10.11.2005 | 16:42
ausgebrowst.
bisher hatte ichs ja eigentlich richtig gut am arbeitsplatz. immer nen pc mit schnellem webzugang zur hand kam nie langeweile auf.
während die maschinen fleißig ihre arbeit verrichteten war zwischendurch immer wieder genügend zeit zum surfen. praktisch, macht spaß, stürzt die firma dank flatrate auch nicht in unkosten - und webradio ist schon ne feine sache. natürlich durfte die arbeit nicht drunter leiden. und es sollte auch nicht all zu groß herumposaunt werden, und auch die vorgesetzten sollten nicht gerade danebenstehen und zusehen.
aber im großen und ganzen war das wirklich nice. war.

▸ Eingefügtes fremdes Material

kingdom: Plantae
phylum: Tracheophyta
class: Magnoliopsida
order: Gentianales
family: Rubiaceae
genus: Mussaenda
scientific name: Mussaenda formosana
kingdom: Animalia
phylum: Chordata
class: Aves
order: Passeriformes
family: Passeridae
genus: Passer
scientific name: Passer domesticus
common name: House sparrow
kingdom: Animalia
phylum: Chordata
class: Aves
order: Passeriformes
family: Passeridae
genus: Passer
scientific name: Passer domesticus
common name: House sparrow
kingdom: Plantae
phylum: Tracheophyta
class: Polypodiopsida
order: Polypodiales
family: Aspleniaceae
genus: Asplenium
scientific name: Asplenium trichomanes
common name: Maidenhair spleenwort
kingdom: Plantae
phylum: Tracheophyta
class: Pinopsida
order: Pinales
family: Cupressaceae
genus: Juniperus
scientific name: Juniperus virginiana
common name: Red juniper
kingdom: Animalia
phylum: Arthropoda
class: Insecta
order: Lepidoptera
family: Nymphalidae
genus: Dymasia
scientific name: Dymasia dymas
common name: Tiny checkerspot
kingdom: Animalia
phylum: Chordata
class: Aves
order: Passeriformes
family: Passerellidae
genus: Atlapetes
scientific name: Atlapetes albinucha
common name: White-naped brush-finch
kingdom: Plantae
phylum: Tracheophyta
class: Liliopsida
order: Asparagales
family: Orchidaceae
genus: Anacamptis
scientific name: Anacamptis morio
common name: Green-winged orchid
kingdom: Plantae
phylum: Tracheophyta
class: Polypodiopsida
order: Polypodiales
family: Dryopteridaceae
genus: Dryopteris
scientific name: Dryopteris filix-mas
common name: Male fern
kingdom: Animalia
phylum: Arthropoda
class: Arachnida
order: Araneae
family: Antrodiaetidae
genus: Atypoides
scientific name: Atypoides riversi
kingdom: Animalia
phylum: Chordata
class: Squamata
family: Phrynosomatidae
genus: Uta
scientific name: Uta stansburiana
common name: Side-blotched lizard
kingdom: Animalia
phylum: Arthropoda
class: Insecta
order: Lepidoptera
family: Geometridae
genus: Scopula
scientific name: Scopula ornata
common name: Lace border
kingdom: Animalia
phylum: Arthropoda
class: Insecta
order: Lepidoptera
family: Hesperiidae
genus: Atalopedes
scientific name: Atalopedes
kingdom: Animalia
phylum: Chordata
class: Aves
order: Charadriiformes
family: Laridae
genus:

die fetten jahre sind vorbei. manch gewiefter kerl hielt es für eine schlaue idee das firmentelefon für die allseitsbekannten 0190-anrufe zu verwenden, stundenlang, der netzwerkadmin hatte in letzter zeit häufiger probleme mit viren, viel zu viele unvorsichtige user haben da schon blauäugig auf alles was .exe heißt geklickt. klar dass das irgendwann konsequenzen hat. und zwar jetzt. demnächst wird unternehmensweit das getan was im großteil des industriezweigs schon gang und gäbe ist: internetverbot für privatangelegenheiten, verstöße sind ein kündigungsgrund.
natürlich - nur fair, nur gerecht, sehr verständlich. aber für mich und die kollegen in der abteilung ist das n harter schlag. auf die dauer gewöhnt man sich sehr daran, und viele trostlose stunden in denen man nur darauf wartet wieder produktiv tätig werden zu können haben wir uns mit flashgames und allem möglichen kram im web vertrieben.
naja, um risiken zu vermeiden hab ich heut erstmal ne menge software deinstalliert, spuren verwischt, festplatten n bisschen aufgeräumt.
wenn wir noch wie früher regulär nachtschicht arbeiten würden müsst ich mir über kurz oder lang wohl ne psp kaufen. ansonsten hoff ich einfach drauf nen anderen guten zeitvertreib jenseits des webs zu finden.